TASK INSTRUCTIONS |
a. According to the passage on Palestinian Authority finances, how much higher than budgeted was the PA's domestic revenue for 2020?
b. In the passage on Palestinian Authority finances, rewrite the stretch from "Despite this, however, the" through "struggling local businesses.", swapping "teachers" for "nurses".

** EXERCISE PASSAGE follows **

Despite this, however, the PA’s austerity program has coincided with increased domestic revenue extraction. MoF figures indicate that domestic PA revenue for 2020 is 60 percent higher than budgeted, pointing to greater efforts by the PA to replace at least some of its lost revenue from domestic sources, notably through increased taxation. As a consequence, public resentment of the PA’s austerity measures has reached a tipping point. For example, in October, after months of irregular payment, public school teachers staged a strike across the West Bank, while Palestinian social media is filled with calls for the PA to halt taxation and support struggling local businesses.

Against this backdrop, economic factors may well have been the driving force behind the PA’s decision to restore civil and security cooperation with Israel. In the short term, a resumption of clearance revenue transfers will extend a temporary financial lifeline to the PA, allowing it to cover public wages and reduce domestic borrowing. However, even with regular transfers of clearance revenue, the health of the Palestinian economy will continue to deteriorate. It has suffered repeated crises over the past two years, and these transfers alone will not bridge the budget deficit of $760 million. Moreover, while the Israeli Security Cabinet agreed to transfer accumulated clearance revenues of about $750 million to the PA, it announced that the Israeli government would withhold $160 million due to the PA’s program of paying stipends to the families of Palestinians killed, injured, or jailed by Israel. Subsequent suggestions from the PA that it would reconsider the basis for these stipends demonstrate that Israeli control over Palestinian finances will continue to shape PA policy going forward.

** End of EXERCISE PASSAGE **
** ENTRIES SUPPLIED follows **

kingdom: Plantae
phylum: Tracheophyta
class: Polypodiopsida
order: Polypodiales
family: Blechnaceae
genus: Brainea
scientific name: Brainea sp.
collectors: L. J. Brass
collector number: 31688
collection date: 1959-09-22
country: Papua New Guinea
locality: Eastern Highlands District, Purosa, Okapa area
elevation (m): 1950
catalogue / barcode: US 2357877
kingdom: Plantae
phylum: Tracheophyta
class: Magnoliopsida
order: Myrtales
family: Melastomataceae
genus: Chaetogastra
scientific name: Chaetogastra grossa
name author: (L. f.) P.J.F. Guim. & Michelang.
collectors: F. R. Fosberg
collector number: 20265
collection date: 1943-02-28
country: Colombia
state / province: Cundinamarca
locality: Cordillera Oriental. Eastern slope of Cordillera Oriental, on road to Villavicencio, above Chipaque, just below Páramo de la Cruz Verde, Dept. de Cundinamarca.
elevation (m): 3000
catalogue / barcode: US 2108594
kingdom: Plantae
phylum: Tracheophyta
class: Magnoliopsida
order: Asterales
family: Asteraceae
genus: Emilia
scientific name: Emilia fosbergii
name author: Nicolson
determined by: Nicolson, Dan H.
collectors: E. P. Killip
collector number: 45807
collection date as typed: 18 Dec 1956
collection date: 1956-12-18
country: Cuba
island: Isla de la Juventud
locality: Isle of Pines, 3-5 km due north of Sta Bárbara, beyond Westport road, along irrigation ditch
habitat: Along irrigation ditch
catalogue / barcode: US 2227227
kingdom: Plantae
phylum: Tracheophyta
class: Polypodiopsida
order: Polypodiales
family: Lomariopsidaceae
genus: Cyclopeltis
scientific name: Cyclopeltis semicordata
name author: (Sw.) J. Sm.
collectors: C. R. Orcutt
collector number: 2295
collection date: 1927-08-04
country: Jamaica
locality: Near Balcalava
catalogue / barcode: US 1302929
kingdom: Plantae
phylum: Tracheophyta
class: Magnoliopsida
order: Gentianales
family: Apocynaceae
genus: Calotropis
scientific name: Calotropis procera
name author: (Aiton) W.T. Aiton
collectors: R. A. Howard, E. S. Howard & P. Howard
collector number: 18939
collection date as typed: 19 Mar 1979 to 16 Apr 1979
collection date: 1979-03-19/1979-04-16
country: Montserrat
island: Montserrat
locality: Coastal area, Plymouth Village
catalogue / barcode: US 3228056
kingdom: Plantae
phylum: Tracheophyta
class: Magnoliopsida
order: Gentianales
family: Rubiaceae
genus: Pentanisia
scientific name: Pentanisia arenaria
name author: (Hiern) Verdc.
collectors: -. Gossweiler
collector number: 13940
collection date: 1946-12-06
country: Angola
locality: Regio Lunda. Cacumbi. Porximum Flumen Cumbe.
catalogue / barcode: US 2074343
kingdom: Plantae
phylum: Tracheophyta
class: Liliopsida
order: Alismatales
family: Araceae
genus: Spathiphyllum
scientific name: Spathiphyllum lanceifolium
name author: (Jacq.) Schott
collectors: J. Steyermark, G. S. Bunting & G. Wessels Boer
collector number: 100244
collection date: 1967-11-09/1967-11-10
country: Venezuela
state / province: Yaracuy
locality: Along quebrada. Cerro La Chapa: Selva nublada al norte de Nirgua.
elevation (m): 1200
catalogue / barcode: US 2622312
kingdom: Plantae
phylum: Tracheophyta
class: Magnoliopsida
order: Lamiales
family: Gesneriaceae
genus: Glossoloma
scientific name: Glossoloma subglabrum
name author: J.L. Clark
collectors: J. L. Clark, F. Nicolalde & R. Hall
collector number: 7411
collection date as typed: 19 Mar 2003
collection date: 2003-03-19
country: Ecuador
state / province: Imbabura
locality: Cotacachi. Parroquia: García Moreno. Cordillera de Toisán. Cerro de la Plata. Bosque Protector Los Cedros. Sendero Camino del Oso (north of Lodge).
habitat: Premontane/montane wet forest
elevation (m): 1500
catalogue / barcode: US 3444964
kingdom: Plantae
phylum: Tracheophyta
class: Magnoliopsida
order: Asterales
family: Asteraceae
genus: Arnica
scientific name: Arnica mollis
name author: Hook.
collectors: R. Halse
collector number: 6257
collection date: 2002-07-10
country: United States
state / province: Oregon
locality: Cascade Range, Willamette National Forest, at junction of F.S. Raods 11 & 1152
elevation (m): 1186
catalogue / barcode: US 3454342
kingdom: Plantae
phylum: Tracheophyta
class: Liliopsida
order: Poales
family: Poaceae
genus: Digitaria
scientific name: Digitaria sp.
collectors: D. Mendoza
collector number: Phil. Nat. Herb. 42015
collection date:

** End of ENTRIES SUPPLIED **

ANSWERS TO THE PROBLEMS |
a. 60 percent higher than budgeted.

b.
Despite this, however, the PA’s austerity program has coincided with increased domestic revenue extraction. MoF figures indicate that domestic PA revenue for 2020 is 60 percent higher than budgeted, pointing to greater efforts by the PA to replace at least some of its lost revenue from domestic sources, notably through increased taxation. As a consequence, public resentment of the PA’s austerity measures has reached a tipping point. For example, in October, after months of irregular payment, public school nurses staged a strike across the West Bank, while Palestinian social media is filled with calls for the PA to halt taxation and support struggling local businesses.